Bu kısmın olabildiğince açık olmasına rağmen, zayıf rivayetlerin desteklediği
yanlış bazı anlayışlar ortaya çıkmıştır. Başlangıçtaki ilk erkek ve dişinin
(Hz. Adem ve Havva) zikri ve hemen ardından da başka bir erkek ve bir kadının
mevzu bahis oluşu her iki çiftin de aynı çift oldukları şeklinde bir karışıklık
doğurmuştur.

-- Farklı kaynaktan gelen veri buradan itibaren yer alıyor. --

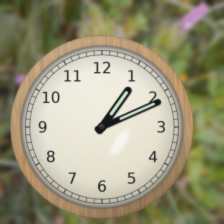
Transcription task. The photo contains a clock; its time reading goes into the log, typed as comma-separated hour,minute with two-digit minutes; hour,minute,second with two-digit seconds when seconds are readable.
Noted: 1,11
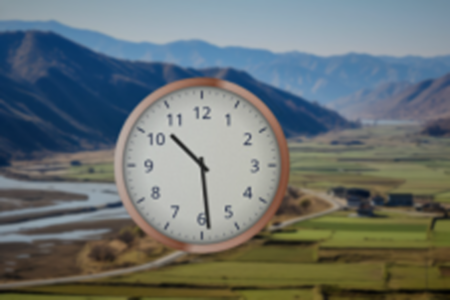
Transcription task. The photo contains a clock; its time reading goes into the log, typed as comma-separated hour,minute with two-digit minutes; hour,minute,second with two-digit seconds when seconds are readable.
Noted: 10,29
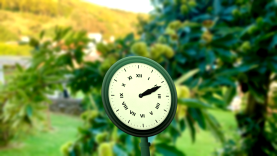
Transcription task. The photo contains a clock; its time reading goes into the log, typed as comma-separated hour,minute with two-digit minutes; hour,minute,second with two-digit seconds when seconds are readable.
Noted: 2,11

Bundan dolayı, bazı müfessirler, bahsi geçen erkeğin Adem, hamile
kalan kadının da Havva olduğunu ve rahimde iken çocuk için Allah'a duada
bulunduklarını, fakat çocuk dünyaya gelince bu lütuf hususunda başkalarını
Allah'a ortak koştuklarını söylemektedirler. Sonra da, zayıf hadislerin
yardımıyla bu konuda bütün bir hikâye icat etmişlerdir. "Hz. Havva'nın
birkaç çocuğu doğumdan hemen az sonra ölünce, Şeytan, çocuklardan birinin
doğumu anında O'na yaklaşarak "Eğer doğacak çocuğa,
"Abdul-Haris" (Şeytan'ın kulu) ismini verirsen o kurtulacak' diyerek
Hz. Havva'yı kandırdı." Bu tür bazı rivayetleri Yüce Peygamber'e (s.a)

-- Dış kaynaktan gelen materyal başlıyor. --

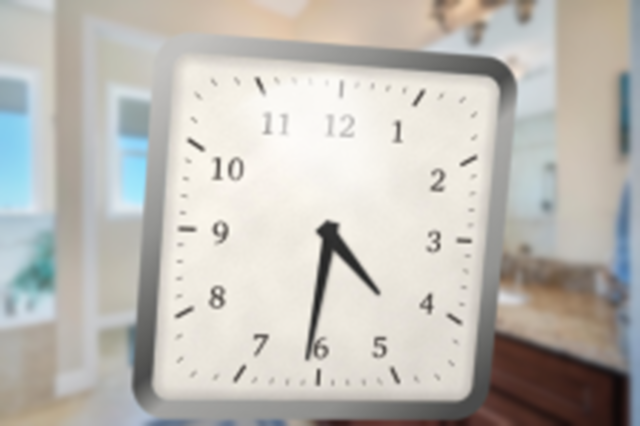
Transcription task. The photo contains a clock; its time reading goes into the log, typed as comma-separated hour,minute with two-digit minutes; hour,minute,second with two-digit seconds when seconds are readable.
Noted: 4,31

dayandırmaları tümüyle esef vericidir. Fakat gerçek şu ki; bütün bu hadisler
sahih olmayıp ne yer aldıkları metin içinde ve ne de Kur'an ifadesiyle
desteklenmektedirler.
Kur'an-ı Kerim, bir erkek ve bir kadının beraberliğinin bir neticesi olarak
dünyaya gelen çocuklarının gerçek yaratıcısının Allah olduğunu bizzat
bildikleri halde, doğumda başka şeyleri Allah'a ortak koşan putperestleri
eleştirmektedir. İşte bu sebeple, onlar doğacak çocuğun kusursuzluğundan emin
olmadıkları için, çocuğun sağ-salim doğması noktasında Allah'tan yardım
isterler, fakat, sağlam bir çocuğun rahatça dünyaya gelişinden sonra da
minnettarlık hisleri ve ikramlarla başka şeylere yönelirlerdi. Böylece, burada
davranışlarından dolayı sadece belli bir erkek ve kadın değil, aksine benzer
şekilde davranan (bunlara putperest erkek ve kadınlar da dahil) bütün erkek ve
kadınlar kınanmış olmaktadır.
Bu bağlamda, yeri gelmişken şunu de maalesef belirtmemiz gerekir ki, bu konuda,
günümüz müslümanlarının durumu, Kur'an'ın bu bölümde aşağıladığı putperest
Arapların durumundan bile kötüdür. Putperestler, bir çocuk için Allah'a duada
bulunmalarına rağmen, çocuğun doğumundan sonra O'na şirk koşmaktaydılar. Fakat
"Tevhid" inancına şahedat getirdiklerini iddia eden günümüz
müslümanları ise bundan daha da ileri gitmekteler. Bu zavallılar, çocuğun doğması
için bile başka şeylere dua ediyor, hamilelik süresince başka şeylere adak
adıyor ve çocuğun dünyaya gelişinden sonra da Allah'a eş koştukları şeylere
şükranlarını yöneltiyorlar. Üstelik de bu kimseler, bu Arapları
"cehennemlik" putperestler olarak görürlerken, heyhat kendilerini de
maşallah "cenneti" garantilemiş müminler olarak görüyorlar. Ayrıca
kendilerinin tenkit edilmesine de tahammül edemedikleri gibi, bu kimselere ateş
püskürürler.
191- Kendileri yaratılıp dururken,
hiç bir şeyi yaratamıyan şeyleri mi ortak koşuyorlar?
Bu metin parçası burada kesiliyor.